На пути к крепости Нострадамус спешился и сквозь туман — словно во сне — повел коня под уздцы. Наконец он достиг ворот. Но как только привязал жеребца к дереву, время отбросило его назад.
…Вместе с Горним лучиком он раскачивался на послушном камне; в отдалении стоял Юлий, а еще дальше — в темном проеме портала — Рабле. И хотя казалось, что они находились в разных пространствах, у всех троих было нечто общее, согревавшее теплом его собственную душу: как и жена, друзья хотели его увести, укрыть от внешнего мира, от зимы, облечь его в теплые покровы, поскольку он не имел возможности как следует одеваться. Он купался в волнах блаженства, подаренного ими, находясь как бы вне мира и его сущности.
На рассвете, когда Нострадамус пришел в себя, все еще согреваемый внутренним жаром, Монсегюр был залит золотистыми лучами. Картина поразила его до глубины души. В это мгновение им овладела уверенность в том, что в Лавеланете его ждут.
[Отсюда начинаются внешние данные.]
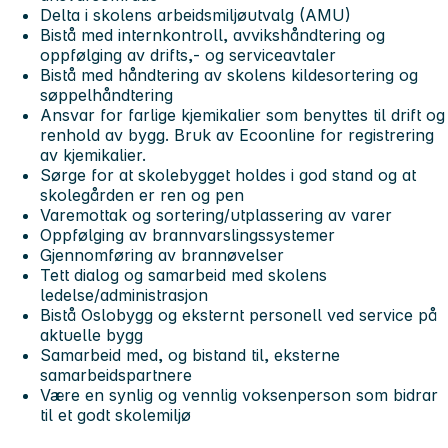
Delta i skolens arbeidsmiljøutvalg (AMU)
Bistå med internkontroll, avvikshåndtering og
oppfølging av drifts,- og serviceavtaler
Bistå med håndtering av skolens kildesortering og
søppelhåndtering
Ansvar for farlige kjemikalier som benyttes til drift og
renhold av bygg. Bruk av Ecoonline for registrering
av kjemikalier.
Sørge for at skolebygget holdes i god stand og at
skolegården er ren og pen
Varemottak og sortering/utplassering av varer
Oppfølging av brannvarslingssystemer
Gjennomføring av brannøvelser
Tett dialog og samarbeid med skolens
ledelse/administrasjon
Bistå Oslobygg og eksternt personell ved service på
aktuelle bygg
Samarbeid med, og bistand til, eksterne
samarbeidspartnere
Være en synlig og vennlig voksenperson som bidrar
til et godt skolemiljø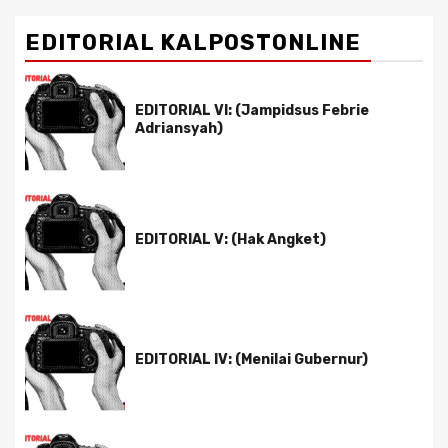
EDITORIAL KALPOSTONLINE
EDITORIAL VI: (Jampidsus Febrie
Adriansyah)
EDITORIAL V: (Hak Angket)
EDITORIAL IV: (Menilai Gubernur)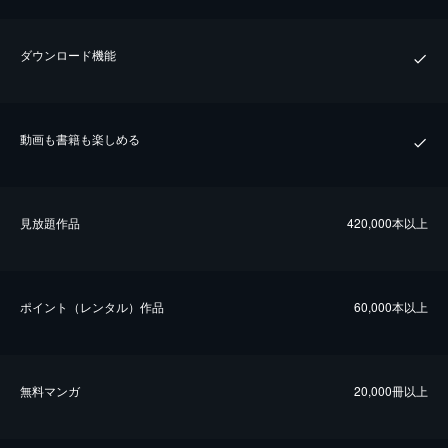
ダウンロード機能
動画も書籍も楽しめる
⾒放題作品
420,000本以上
ポイント（レンタル）作品
60,000本以上
無料マンガ
20,000冊以上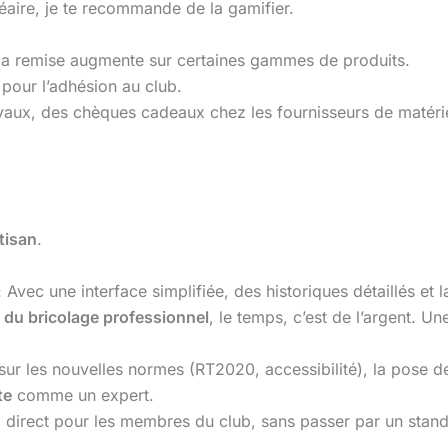
néaire, je te recommande de la gamifier.
s la remise augmente sur certaines gammes de produits.
 pour l’adhésion au club.
avaux, des chèques cadeaux chez les fournisseurs de matériel
tisan
.
 Avec une interface simplifiée, des historiques détaillés et l
du bricolage professionnel
, le temps, c’est de l’argent. Un
sur les nouvelles normes (RT2020, accessibilité), la pose de
te
comme un expert.
 direct pour les membres du club, sans passer par un stand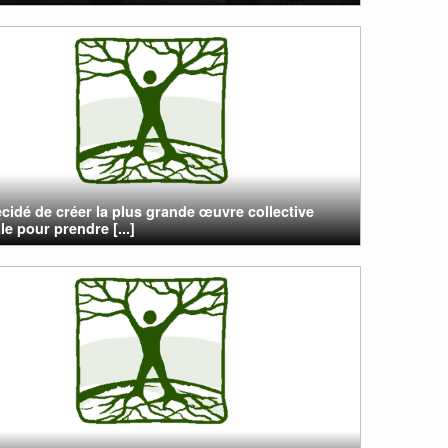
cidé de créer la plus grande œuvre collective
e pour prendre [...]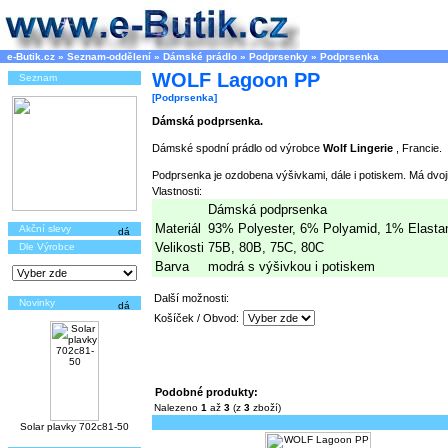
e-Butik.cz
»
Seznam-oddělení
»
Dámské prádlo
»
Podprsenky
»
Podprsenka
WOLF Lagoon PP
Seznam
[Podprsenka]
Dámská podprsenka.
Dámské spodní prádlo od výrobce
Wolf Lingerie
, Francie.
Podprsenka je ozdobena výšivkami, dále i potiskem. Má dvojit
Vlastnosti:
Dámská podprsenka
Materiál
93% Polyester, 6% Polyamid, 1% Elasta
Akční slevy
Velikosti
75B, 80B, 75C, 80C
Dle Výrobce
Barva
modrá s výšivkou i potiskem
Další možnosti:
Novinky
Košíček / Obvod:
Podobné produkty:
Nalezeno
1
až
3
(z
3
zboží)
Solar plavky 702c81-50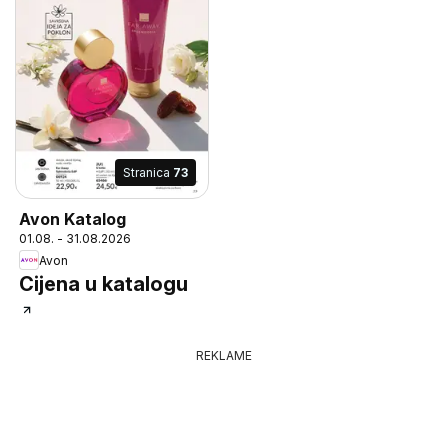
Stranica
73
Avon Katalog
01.08. - 31.08.2026
Avon
Cijena u katalogu
REKLAME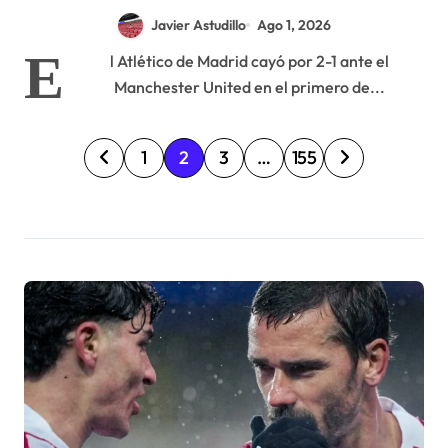
United
Javier Astudillo
Ago 1, 2026
E
l Atlético de Madrid cayó por 2-1 ante el
Manchester United en el primero de...
P
1
2
3
…
155
a
g
i
n
a
c
i
ó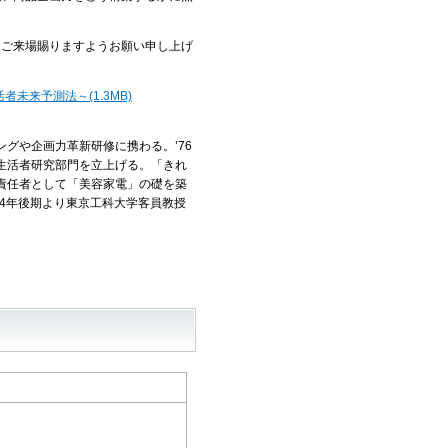
ご来場賜りますようお願い申し上げ
未来予測法～(1.3MB)
グや企画力革新研修に携わる。’76
生活者研究部門を立上げる。「きれ
責任者として「美容家電」の礎を築
14年後期より東京工科大学客員教授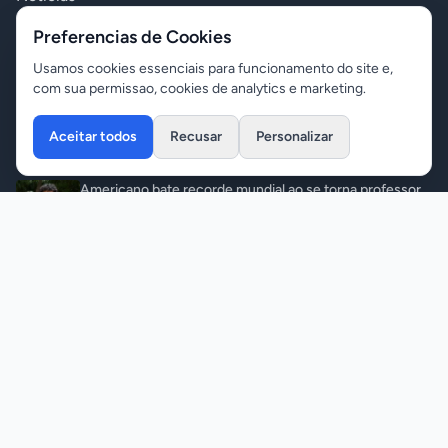
Polícia
Preferencias de Cookies
Política
Usamos cookies essenciais para funcionamento do site e,
com sua permissao, cookies de analytics e marketing.
Variedades
Aceitar todos
Recusar
Personalizar
Últimas Notícias
Americano bate recorde mundial ao se torna professor
universitário aos 18 anos
Variedades
•
06/08/2026
Bombeiros localizam corpo de jovem que se afogou no
rio Teles Pires
Notícias
•
06/08/2026
Homem com mandado de prisão é detido com mais de 5
kg de maconha
Polícia
•
06/08/2026
Adolescente é apreendido após execução e diz que
crime foi ordenado pelo CV para quitar dívida de drogas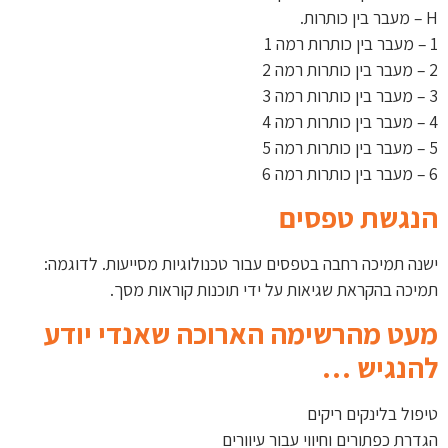
H – מעבר בין כותרות.
1 – מעבר בין כותרות רמה 1
2 – מעבר בין כותרות רמה 2
3 – מעבר בין כותרות רמה 3
4 – מעבר בין כותרות רמה 4
5 – מעבר בין כותרות רמה 5
6 – מעבר בין כותרות רמה 6
הנגשת טפסים
ישנה תמיכה רחבה בטפסים עבור טכנולוגיות מסייעות. לדוגמה:
תמיכה בהקראת שגיאות על ידי תוכנות קוראות מסך.
מעט מהרשימה הארוכה שאנדי יודע
להנגיש …
טיפול בלינקים ריקים
הגדרת כפתורים וחיווי עבור עיוורים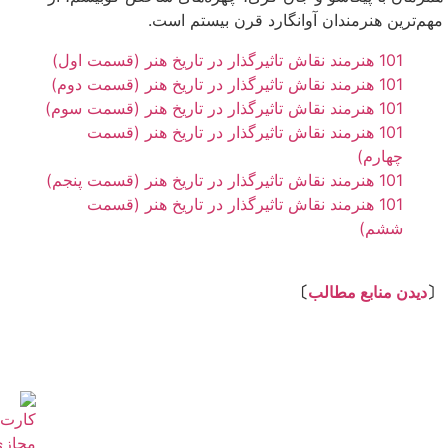
مهم‌ترین هنرمندان آوانگارد قرن بیستم است.
101 هنرمند نقاش تاثیرگذار در تاریخ هنر (قسمت اول)
101 هنرمند نقاش تاثیرگذار در تاریخ هنر (قسمت دوم)
101 هنرمند نقاش تاثیرگذار در تاریخ هنر (قسمت سوم)
101 هنرمند نقاش تاثیرگذار در تاریخ هنر (قسمت
چهارم)
101 هنرمند نقاش تاثیرگذار در تاریخ هنر (قسمت پنجم)
101 هنرمند نقاش تاثیرگذار در تاریخ هنر (قسمت
ششم)
⇩
〔
دیدن منابع مطالب
〕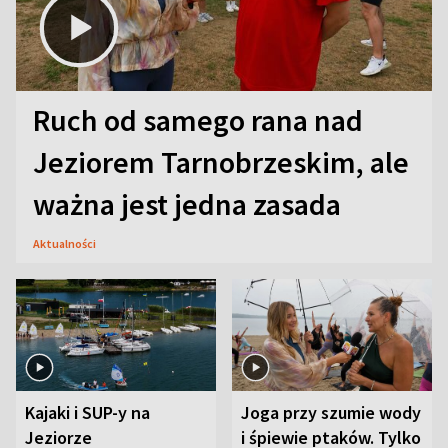
Ruch od samego rana nad
Jeziorem Tarnobrzeskim, ale
ważna jest jedna zasada
Aktualności
Kajaki i SUP-y na
Joga przy szumie wody
Jeziorze
i śpiewie ptaków. Tylko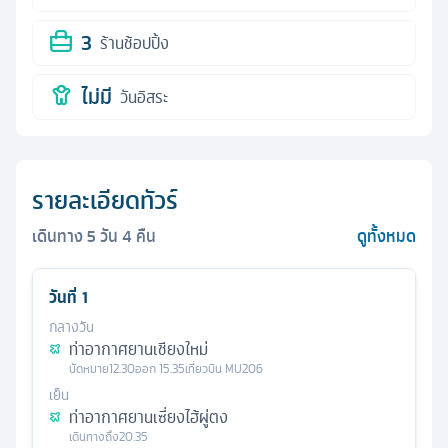
3
ร้านช้อปปิ้ง
ไม่มี
วันอิสระ
รายละเอียดทัวร์
เดินทาง
5
วัน
4
คืน
ดูทั้งหมด
วันที่
1
กลางวัน
ท่าอากาศยานเชียงใหม่
นัดหมาย
12.30
ออก
15.35
เที่ยวบิน
MU206
เย็น
ท่าอากาศยานเซี่ยงไฮ้ผู่ตง
เดินทางถึง
20.35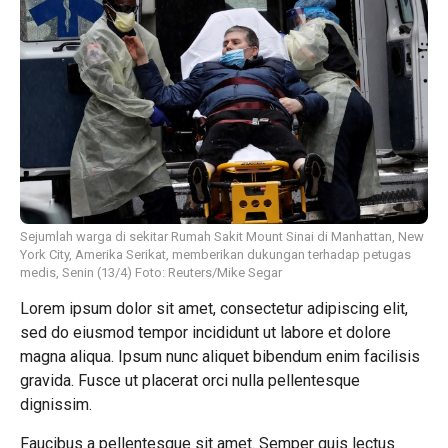
Sejumlah warga di sekitar Rumah Sakit Mount Sinai di Manhattan, New
York City, Amerika Serikat, memberikan dukungan terhadap petugas
medis, Senin (13/4) Foto: Reuters/Mike Segar
Lorem ipsum dolor sit amet, consectetur adipiscing elit,
sed do eiusmod tempor incididunt ut labore et dolore
magna aliqua. Ipsum nunc aliquet bibendum enim facilisis
gravida. Fusce ut placerat orci nulla pellentesque
dignissim.
Faucibus a pellentesque sit amet. Semper quis lectus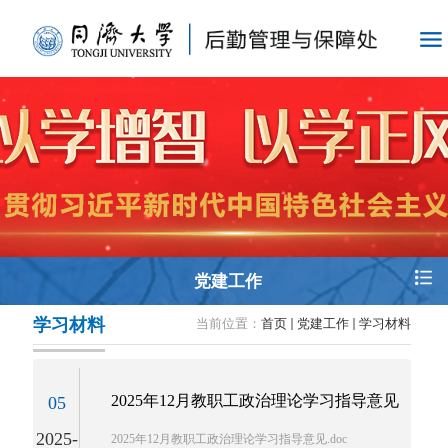
党建工作
学习材料
当前位置：
首页
党建工作
学习材料
2025年12月教职工政治理论学习指导意见
05
2025-
2025年12月教职工政治理论学习指导意见.doc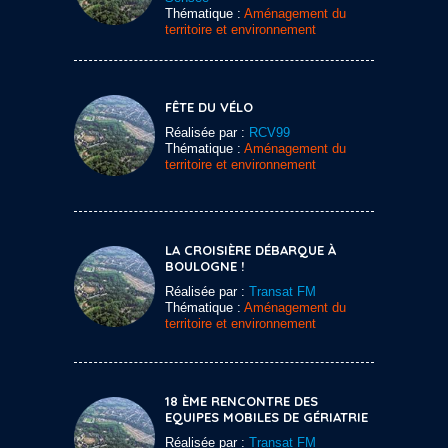
Thématique :
Aménagement du
territoire et environnement
FÊTE DU VÉLO
Réalisée par :
RCV99
Thématique :
Aménagement du
territoire et environnement
LA CROISIÈRE DÉBARQUE À
BOULOGNE !
Réalisée par :
Transat FM
Thématique :
Aménagement du
territoire et environnement
18 ÈME RENCONTRE DES
EQUIPES MOBILES DE GÉRIATRIE
Réalisée par :
Transat FM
Он спустился в долину и заметил вдали экипаж, приближавшийся со стороны Мирепуа. Перед загородным домом Скалигера он остановил жеребца и не удивился, когда там чуть позже появилась и коляска. Мужчина лет пятидесяти, вышедший из коляски, был огромного роста. Светлые волосы, растрепанные ветром, уже тронула седина, но глаза казались совсем молодыми. Когда незнакомец заговорил, речь его напомнила о древних преданиях, поскольку изъяснялся он на провансальском наречии:
— Я видел, как ты спускался от Монсегюра. А теперь мы встретились перед домом моего друга… Юлия Цезаря де л'Эскаля! Думаю, это не случайно…
— Так могут считать только непосвященные, — ответил Нострадамус. — Я знал, что сегодня случится, что было предопределено свыше. Дух Скалигера, моего друга и наставника, передался мне, но участие в игре принимали и другие — Рабле, Горний лучик…
— У тебя провансальский акцент, как и у меня, — пробормотал седовласый великан. — Имена, названные тобою, звучат как одно. Я знаю, кто ты! Вот моя рука, Мишель де Нотрдам! Ты вернулся так, как предсказал Юлий. Нас свела здесь его смерть…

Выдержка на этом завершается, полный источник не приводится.